In unseren Trainings taucht als eines der drängendsten Probleme in der Projektmanagement-Praxis immer wieder der Punkt „Zusatzanforderungen im Projektverlauf (auch als Scope Creep bekannt)“ auf. Mir stellt sich immer die Frage, ob das Problem wirklich die Zusatzanforderungen sind? Kann der Kunde wirklich zu Beginn des Projekts schon genau wissen, welche Funktionalitäten/Produkte er am Ende in welcher Ausprägung erwartet? Und warum ist es so schlimm, wenn die Zusatzerkenntnisse im Projektverlauf dazu führen, dass noch weitere Produkte mit aufgenommen werden sollen?
Ja, es ist meist ein großes Problem, wenn Zusatzanforderungen im Projekt auftauchen – das haben auch die Anwender der Methode PRINCE2 festgestellt. Daher bietet die Methode ein Instrumentarium, um mit diesem „Schreckgespenst“ umzugehen. Änderungen im Projektverlauf sind nicht per se schlecht – man muss den Entscheidern jedoch genau aufzeigen, was die Auswirkungen dieser Änderungen sind.
Ein Beispiel aus der Praxis: Ein Projektmanager (PM) führt für den Kunden eine neue Software ein, die konfigurierbar ist. Dem Kunden fallen immer wieder ein paar neue Aspekte auf, die er als zusätzliche Wünsche an den Projektmanager weitergibt. Einige davon sind relativ leicht mit umzusetzen, deswegen nimmt sie der Projektmanager mit auf und setzt sie um – ohne es dem Kunden zusätzlich zu berechnen, auch wenn dadurch die Umsetzung etwas länger dauert. Er denkt sich, am Projektende wäre der Kunde begeistert über seine positive Einstellung und das finanzielle Entgegenkommen. Das Gegenteil ist der Fall – warum bloß?

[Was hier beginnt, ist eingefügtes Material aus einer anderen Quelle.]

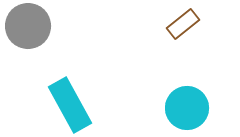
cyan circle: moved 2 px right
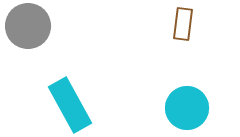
brown rectangle: rotated 44 degrees counterclockwise
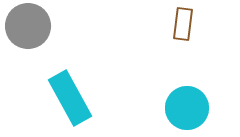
cyan rectangle: moved 7 px up
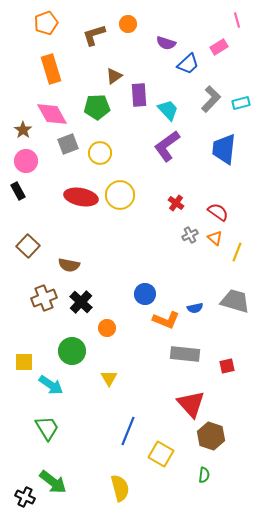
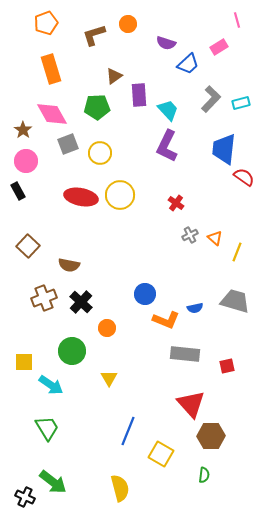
purple L-shape at (167, 146): rotated 28 degrees counterclockwise
red semicircle at (218, 212): moved 26 px right, 35 px up
brown hexagon at (211, 436): rotated 20 degrees counterclockwise
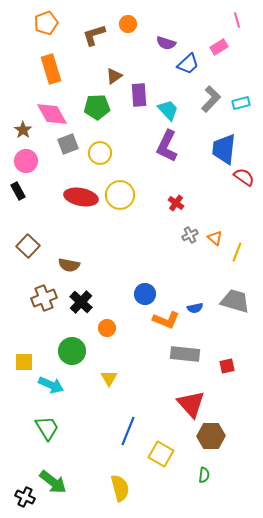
cyan arrow at (51, 385): rotated 10 degrees counterclockwise
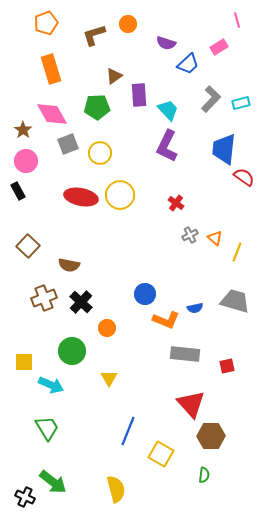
yellow semicircle at (120, 488): moved 4 px left, 1 px down
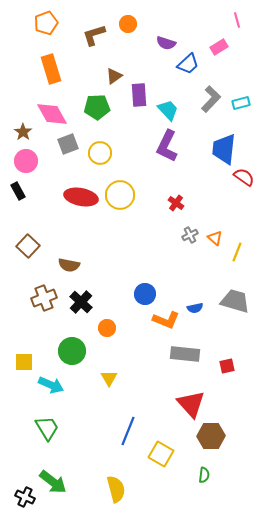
brown star at (23, 130): moved 2 px down
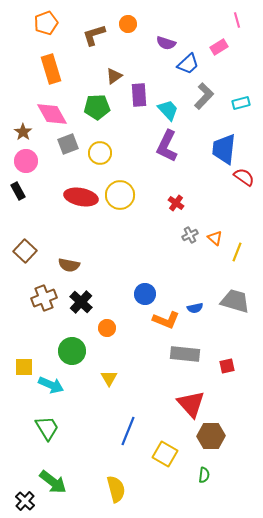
gray L-shape at (211, 99): moved 7 px left, 3 px up
brown square at (28, 246): moved 3 px left, 5 px down
yellow square at (24, 362): moved 5 px down
yellow square at (161, 454): moved 4 px right
black cross at (25, 497): moved 4 px down; rotated 18 degrees clockwise
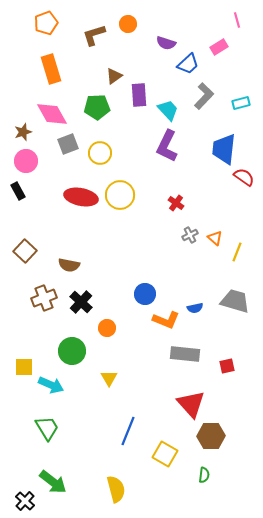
brown star at (23, 132): rotated 18 degrees clockwise
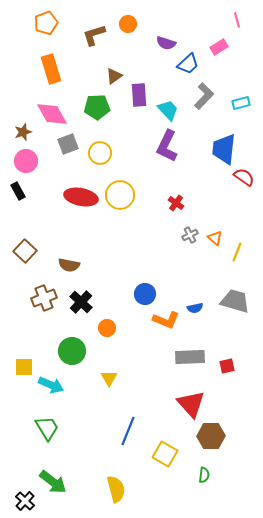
gray rectangle at (185, 354): moved 5 px right, 3 px down; rotated 8 degrees counterclockwise
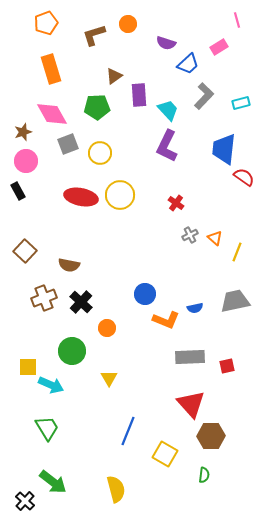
gray trapezoid at (235, 301): rotated 28 degrees counterclockwise
yellow square at (24, 367): moved 4 px right
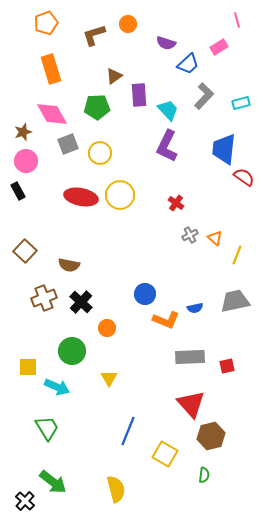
yellow line at (237, 252): moved 3 px down
cyan arrow at (51, 385): moved 6 px right, 2 px down
brown hexagon at (211, 436): rotated 12 degrees counterclockwise
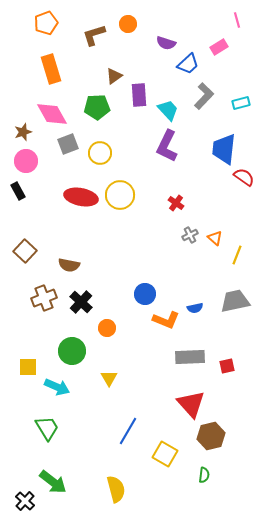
blue line at (128, 431): rotated 8 degrees clockwise
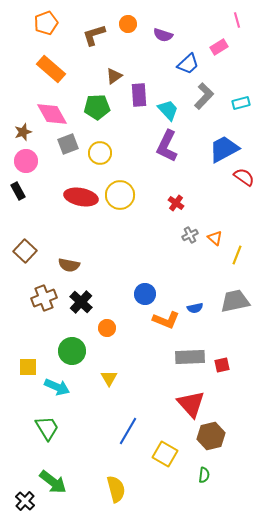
purple semicircle at (166, 43): moved 3 px left, 8 px up
orange rectangle at (51, 69): rotated 32 degrees counterclockwise
blue trapezoid at (224, 149): rotated 56 degrees clockwise
red square at (227, 366): moved 5 px left, 1 px up
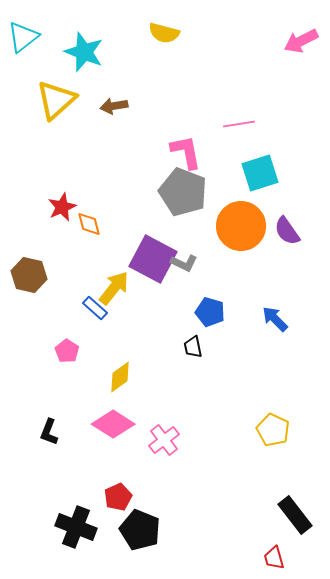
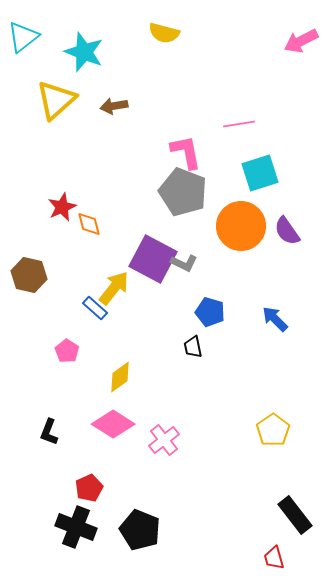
yellow pentagon: rotated 12 degrees clockwise
red pentagon: moved 29 px left, 9 px up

Aufgrund der Vielzahl kleinerer Änderungen konnte der Endtermin nicht eingehalten werden. Wäre dem Kunden diese Auswirkung vorab bekannt gewesen, dann hätte er sicher ein paar Funktionalitäten auf die Zukunft verschoben, um den Termin zu halten. Der Projektmanager hatte einen entscheidenden Fehler gemacht: bei der Umsetzung der Änderungen hatte dem Kunden „die Entscheidung abgenommen“, was die höchste Priorität im Projekt ist und die Auswirkungen auf das Gesamtprojekt nicht bewertet und kommuniziert.
Genau diese Problematik greift das Vorgehen für offene Punkte und Änderungssteuerung bei PRINCE2 auf. Es bietet ein Instrumentarium, mit dem die Auswirkungen der Änderungswünsche transparent gemacht werden. Eine bewusste gemeinsame Entscheidung, wie mit diesen Wünschen umzugehen ist, wird herbei geführt – dies beinhaltet immer die Berücksichtigung unterschiedlicher Aspekte des Projekts. In meiner eigenen praktischen Erfahrung war die Einsteuerung dieser Änderungen ein echter Erfolgsfaktor für Projekte – auch wenn man sich dabei anfänglich nicht immer Freunde macht.